You cannot simply become happy. It’s not as simple as flicking a switch in your head. Happiness is often an indirect consequence of the way we think and our actions. So while who won’t go from grumpy to grinning straight away, by incorporating some of these easy techniques into your day as part of an action plan for emotional wellness, you’ll soon notice a difference in your outlook.

4 Activities For Emotional Wellness

Number 1: Change how you express yourself

What we say to each other and to ourselves is very important, but so to is the way we say things. Recently I’ve started trying to adjust the way I speak to myself and other people.

Using words that are too definite makes it very easy to be harsh on yourself. Saying that you ‘always eat too much cake’ might not be strictly true, and sets of a negative pattern in your mind that means actually eating more healthy becomes harder and harder.

So, instead of using words like ‘never’ and ‘always’, which can be so damning, I’ve started to replace them with words like ‘sometimes’ or ‘today’: ‘today I didn’t get any exercise, but that’s ok, because maybe I will tomorrow’.

Number 2: Be Thankful, Even for the Little Things

This one can be a hard one to get started with but I’ve found it to be so incredibly useful, especially when I’ve had a particularly bad day.

It can sometimes be so easy to focus on the negative things that have happened during our day, that we overlook all the little good things. And the more we focus on anything negative, the worse our mood becomes.

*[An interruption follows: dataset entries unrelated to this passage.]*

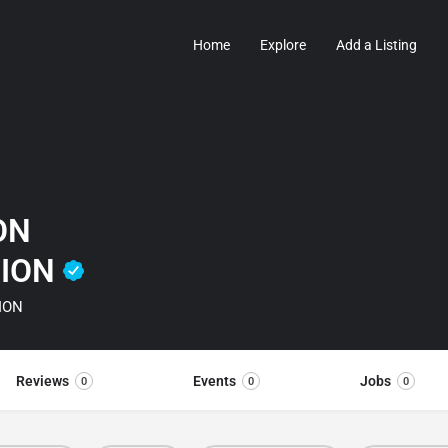
Home
Explore
Add a Listing
ON
TION
ION
Reviews
Events
Jobs
0
0
0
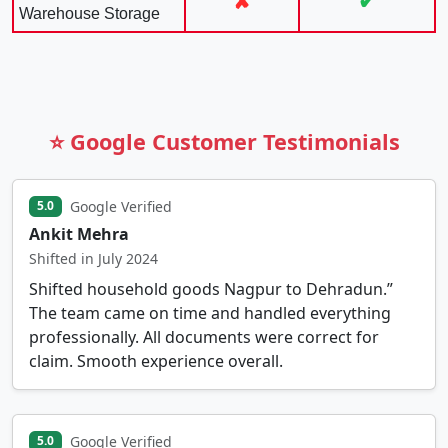
✘
✔
Warehouse Storage
⭐ Google Customer Testimonials
Google Verified
5.0
Ankit Mehra
Shifted in July 2024
Shifted household goods Nagpur to Dehradun.”
The team came on time and handled everything
professionally. All documents were correct for
claim. Smooth experience overall.
Google Verified
5.0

So, when you get home after a particularly tough day, instead of thinking about all the bad things that happened, take a sheet of paper and write down three good things that you are grateful for, no matter how small.

Today, mine are:

  • I had a lovely breakfast this morning
  • Although I had a very busy day, I had a lovely little chat with a friend who I haven’t seen in a long time
  • When I was in a rush, my bus came straight away and so I didn’t have to wait

Number 3: A Healthy Body Equals A Healthy Mind

This is no surprise, and there’s nothing revolutionary in this advice, but its something that we all forget, and need to be reminded of.

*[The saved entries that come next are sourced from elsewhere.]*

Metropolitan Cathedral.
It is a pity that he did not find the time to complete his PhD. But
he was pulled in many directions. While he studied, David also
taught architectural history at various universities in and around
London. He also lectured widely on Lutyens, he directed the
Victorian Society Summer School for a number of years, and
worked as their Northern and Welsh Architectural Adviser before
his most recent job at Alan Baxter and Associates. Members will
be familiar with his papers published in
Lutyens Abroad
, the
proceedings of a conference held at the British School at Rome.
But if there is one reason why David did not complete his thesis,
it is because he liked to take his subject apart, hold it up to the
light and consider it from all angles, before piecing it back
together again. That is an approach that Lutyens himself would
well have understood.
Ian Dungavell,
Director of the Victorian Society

Our physical health and mental wellbeing are linked; if you’re struggling to improve one, try improving the other. Find an exercise that you enjoy, and try to do it everyday. It doesn’t have to be something particularly strenuous, just going on a short walk will make a huge difference to how you feel, particularly if you tend to be sitting down at a desk for work.

In terms of what you’re eating, make sure your plate as colourful as possible. Vibrant fruits and vegetables are packed with essential vitamins and minerals, while white foods tend to be refined and will cause an energy to spike and then slump.

Number 4: Change it Up

Sometimes routine can make us feel secure; it’s true that if we’ve been through a big upheaval, routine can give us a sense of steadiness, like an anchor at sea.

But keeping hold of a routine for too long can quickly become a burden rather than a safety net. If you’re feeling like you might be suffering from re-doing your old routine over and over again, try something new. Get together with a friend and book a new class — try zumba, yoga or boxing. You don’t have to stick with it forever, and only going once isn’t a bad thing. Just a small deviation from your regular routine will make you feel more alive, get you learning a new skill and help you meet new people.